今調査は2012年1月21日から23日にかけてインターネット経由で行われたもので、有効回答数は1032人。男女比は1対1、年齢階層比は20代206人・30代412人・40代258人・50代156人。

【主要死因別に見た死亡率(1899年以降版)】にもある通り他の病症の治療法が進んだこともあり、相対的に主要死因となりつつある「がん」。当然各人の周辺でも発症者の話を耳にする機会が増え、注目も集まるようになる。

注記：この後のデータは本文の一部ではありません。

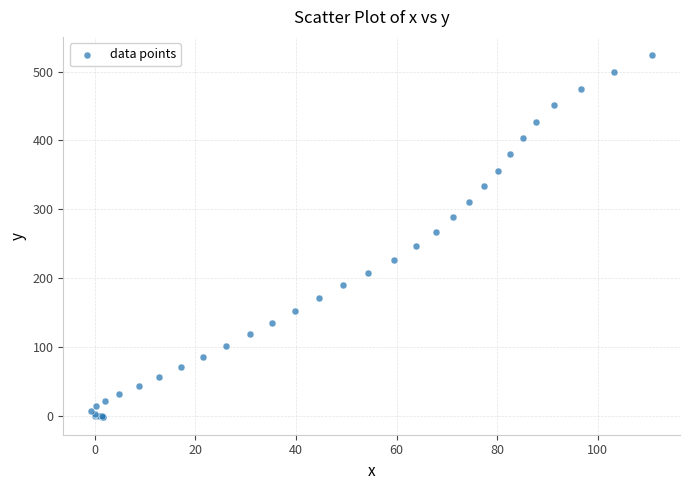

What Y value in the scatter plot is closest to 261?

267.4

その「がん」を発症した場合、どのようなことにお金がかかるのかを聞いた結果が次のグラフ。入院中の費用には8割5分以上の人が理解しており、多種多様に治療で高額が必要になることは、それなりに認識されている。

↑ 「がん」を発症した場合、どのようなことにお金がかかると思うか(複数回答)
↑ 「がん」を発症した場合、どのようなことにお金がかかると思うか(複数回答)

闘病中は一般的に仕事につけなくなるため、その間の生活費も必要になる(二人以上世帯で相方なり保護者が支えてくれるのなら話は別だが)。さらには保険適用外の先進医療を受けるためには、多額の費用が必要となる場合も多い。このような可能性があることをも7割の人が知っている。表現を変えれば「多種多彩な費用が生じる」ことを理解している。

ところが「がんの平均治療費は100万円である」という話には、多くの人が「高い」と考えている。

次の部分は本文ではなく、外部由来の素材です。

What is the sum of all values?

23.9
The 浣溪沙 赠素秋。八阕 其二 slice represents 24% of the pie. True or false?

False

↑ 「がん」の平均治療費が100万円といわれたらどう思うか
↑ 「がん」の平均治療費が100万円といわれたらどう思うか

この「高い」が「がん治療という効用に対してコストパフォーマンスが悪い」という意味なのか、「単純に金額として高い」という意味なのかまでは判断しかねる。だが、ともあれ金額としては「もう少し安くても良いのではないか」と考えている人が多数に及んでいるのが分かる。

公的な保険制度を活用すれば高額療養費制度を用いることで、保険適用範囲における医療費をカバーできる。保険適用外の先進医療の費用も、対応している民間の保険は多数見つけることが出来る。「高い」と考えるのなら、まずは現実を理解した上で、少しでも安くあげられる仕組みを学び、実践し、備えておくにこしたことは無い。